The first thing she noticed was the smell of roses and fresh hay, warm and alive in the morning air. The second thing was the light. Golden sunlight spilled through tall windows, catching on velvet curtains and polished oak furniture.
The third thing was panic.
Solara sat up so fast her vision blurred.
This wasn't her apartment. There was no laptop, no mess of books, no hum of traffic outside. Just silence — deep, soft, unreal.
She stared down at the sheets: silk. The bed: carved wood. The dress she was wearing: definitely not her pajamas.
Her heart stuttered. "Okay," she whispered, "either I'm in a very detailed dream… or I've been kidnapped by interior designers with a medieval obsession."
Her gaze snagged on the mirror across the room. And then she froze.
The girl staring back wasn't the Solara she remembered.
Her hair shimmered with soft maple gold, brushing her shoulders in gentle waves. Her eyes , not brown anymore, but vivid green, like sunlight through glass. Her skin looked flawless, unfairly so, glowing as if someone had turned her brightness settings all the way up.

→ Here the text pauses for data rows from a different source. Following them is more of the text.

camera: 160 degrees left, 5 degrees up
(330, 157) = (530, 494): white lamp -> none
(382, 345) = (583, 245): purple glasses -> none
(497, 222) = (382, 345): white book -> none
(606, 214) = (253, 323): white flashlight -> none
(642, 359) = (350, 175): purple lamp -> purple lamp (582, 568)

She leaned closer, pressing a trembling hand to the mirror. "No way. No freaking way."
It wasn't a filter. It wasn't a trick.
It was her, but in some impossible version of herself.
Before she could spiral any further, a knock came at the door.
"Solara? My darling, you're awake!"
A woman stepped in, elegant, auburn-haired, eyes warm and bright with relief. She looked like she belonged in a painting, not real life.
"Mother?" The word slipped out before Solara even realized she'd said it.
The woman's face softened. "Oh, sweet girl, thank the stars. You frightened us. Two days asleep! I feared we'd lost you."
Two days?
Solara blinked, trying to keep up. "I—sorry, what?"
Then a tall man entered,calm, steady, the kind of person who looked like he'd never once been late for anything. "You've returned to us, Solara," he said, smiling. "Our hearts can rest easy now."
They spoke with such love, such certainty, that her throat tightened.
They knew her. They believed she belonged here.
And in some twisted, terrifying way… a part of her did.
Names flickered in her mind like fragments of a dream: Count and Countess Arden. The noble family of the kingdom of Esther.
Esther.
Her breath hitched. The name wasn't random. It was familiar — painfully familiar.
Because she'd read about it before.
Because she knew how it all ended.
She was inside the story.
A soft bark pulled her back. A small golden-brown dog bounded in, tail wagging like mad. It leapt onto the bed, licking her hand with unfiltered joy.
"Hey there, little one," she murmured, scratching its head. "At least someone seems happy to see me."
"Piro," her mother said with a laugh. "He refused to leave your door."
"Piro," Solara repeated. The name felt… right. Like a word she'd said a thousand times before.
As she sat there, stroking the dog's fur, the truth began to settle — heavy and terrifying and real.
She wasn't dreaming. She wasn't hallucinating.
Somehow, she had woken up as Lady Solara Elara Arden, daughter of Count Arden… and a character in a story that was never supposed to end well.
Her reflection caught her again in the mirror — the too-perfect girl staring back at her like a stranger wearing her face.
Solara exhaled slowly. "Okay," she said under her breath. "If this is real… then I'm not letting it play out the way it did in the book."
Outside, sunlight drenched the gardens in gold. The kingdom of Esther still stood — unburned, unbroken, full of promise. Somewhere beyond those walls, a golden-eyed prince lived his story… one that had once ended in heartbreak.
But not this time.
Not if she could help it.
"If fate gave me a rewrite," she whispered, smiling faintly, "then I'm going to make it count."